Söz konusu komisyona verilen resmi tepki, Bush'un ortaya çıkan çarpıcı gerçeklerin ikinci kez seçilmesine engel olacağından korktu-ğunu gösteren açık işaretler. Ancak Kongre ve kamuoyu 11 Eylül ile ilgili gerçekleri bilmeli ki, neler olup bittiğine dair doğru yargılara varabilelim ve benzer trajedileri nasıl engelleyeceğimizi anlayabilelim.

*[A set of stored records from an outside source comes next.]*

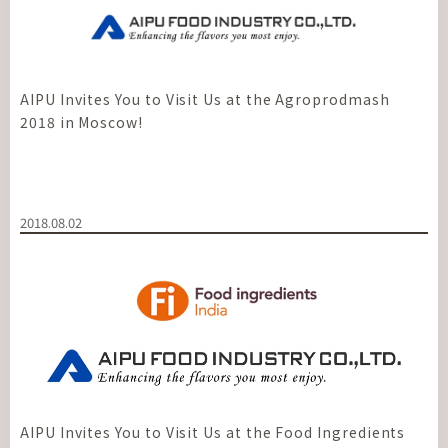
AIPU Invites You to Visit Us at the Agroprodmash
2018 in Moscow!
2018.08.02
AIPU Invites You to Visit Us at the Food Ingredients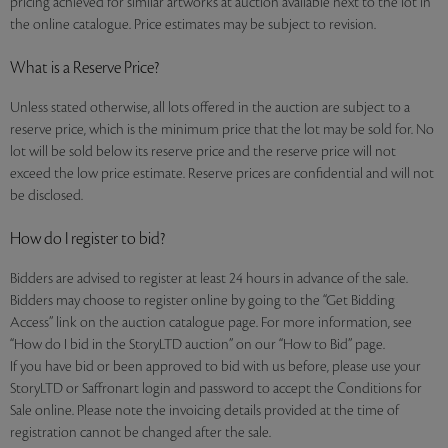
pricing achieved for similar artworks at auction available next to the lot in
the online catalogue. Price estimates may be subject to revision.
What is a Reserve Price?
Unless stated otherwise, all lots offered in the auction are subject to a
reserve price, which is the minimum price that the lot may be sold for. No
lot will be sold below its reserve price and the reserve price will not
exceed the low price estimate. Reserve prices are confidential and will not
be disclosed.
How do I register to bid?
Bidders are advised to register at least 24 hours in advance of the sale.
Bidders may choose to register online by going to the “Get Bidding
Access” link on the auction catalogue page. For more information, see
“How do I bid in the StoryLTD auction” on our “How to Bid” page.
If you have bid or been approved to bid with us before, please use your
StoryLTD or Saffronart login and password to accept the Conditions for
Sale online. Please note the invoicing details provided at the time of
registration cannot be changed after the sale.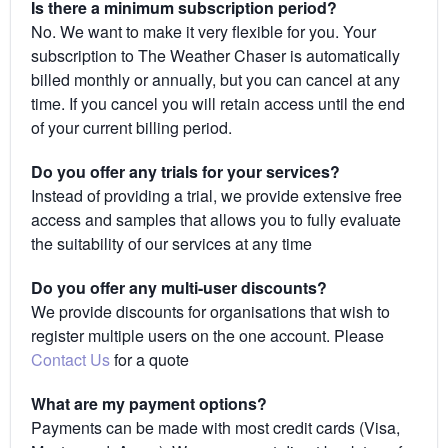
Is there a minimum subscription period?
No. We want to make it very flexible for you. Your
subscription to The Weather Chaser is automatically
billed monthly or annually, but you can cancel at any
time. If you cancel you will retain access until the end
of your current billing period.
Do you offer any trials for your services?
Instead of providing a trial, we provide extensive free
access and samples that allows you to fully evaluate
the suitability of our services at any time
Do you offer any multi-user discounts?
We provide discounts for organisations that wish to
register multiple users on the one account. Please
Contact Us
for a quote
What are my payment options?
Payments can be made with most credit cards (Visa,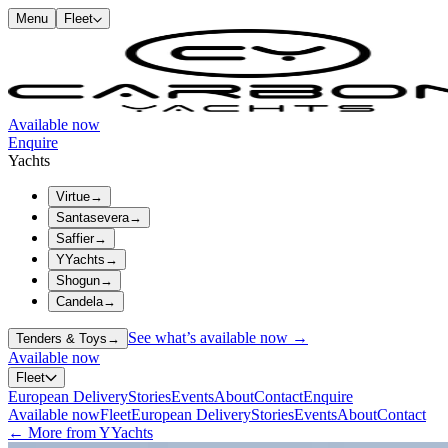
Menu
Fleet
Available now
Enquire
Yachts
Virtue
→
Santasevera
→
Saffier
→
YYachts
→
Shogun
→
Candela
→
See what’s available now →
Tenders & Toys
→
Available now
Fleet
European Delivery
Stories
Events
About
Contact
Enquire
Available now
Fleet
European Delivery
Stories
Events
About
Contact
← More from YYachts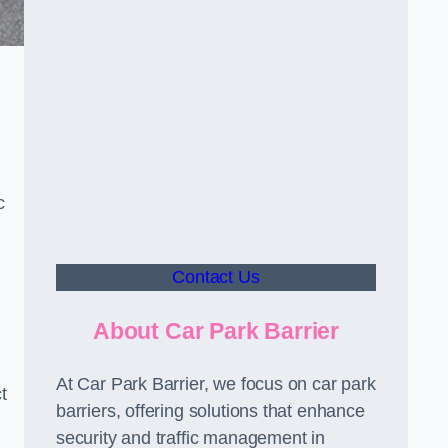
c
Contact Us
About Car Park Barrier
At Car Park Barrier, we focus on car park
t
barriers, offering solutions that enhance
security and traffic management in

Saddam'ın yakalanması, her ne kadar başkana fantastik bir propaganda imkânı verse de, bizi uluslararası terörizm karşısında bir nebze olsun daha güvenli kılmıyor. Bununla birlikte, Saddam'ın yakalanması, Washington'un bu barbar diktatöre, İranlı dinci fanatiklerle savaşında on yıl boyu verdiği askeri ve ekonomik desteğe çarpıcı bir ışık tutabilir. Sözgelimi Bush, Saddam'ın kendi halkını zehirli gazla katletmesine sık sık atıfta bulundu, ancak bu katliamlar, baba Bush'un ve Başkan Ronald Reagan'ın, Sünni Baasçıları, Saddam'ın başlattığı bir savaşta Şii İran'a karşı koz olarak kullandığı bir dönemde yaşandı. Reagan Irak'ı terörist ülkeler listesinden çıkardı ve Saddam rejimiyle diplomatik ilişki kurdu. Baba Bush da başkanlık döneminde Saddam'a verilecek krediyi 1.2 milyar dolara çıkardı; 5 bin Kürt sivilin zehirli gazla öldürüldüğü katliam, kredinin artırılmasından hemen önce gerçekleştirilmişti.

Bu, bugün Irak'taki amaçlarımıza dair kafalarda soru işaretleri doğuran kirli bir tarih.

Saddam'ın iktidara geri dönmesi tehdidi, ABD'nin egemenliği Iraklılara devretme kararsızlığına dair sunduğu en önemli gerekçeydi. Kesin olan o ki, uluslararası planda desteklenen adil seçimler, Irak'ın yeniden inşasına ve petrol gelirlerinin paylaşımına dair kararların ABD tarafından değil, bir Irak hükümetince alınması şimdi muhtemel hale geldi. Yani Irak'ta iktidarı elde tutma ısrarımız, artık egemenliği Irak halkına en uygun koşullarda devretme çabası olarak değil, emperyalist amaçlara sahip olduğumuzun kanıtı olarak algılanacak.

(Çevirisi 17 Aralık 2003 tarihli Radikal gazetesinde yayımlandı.)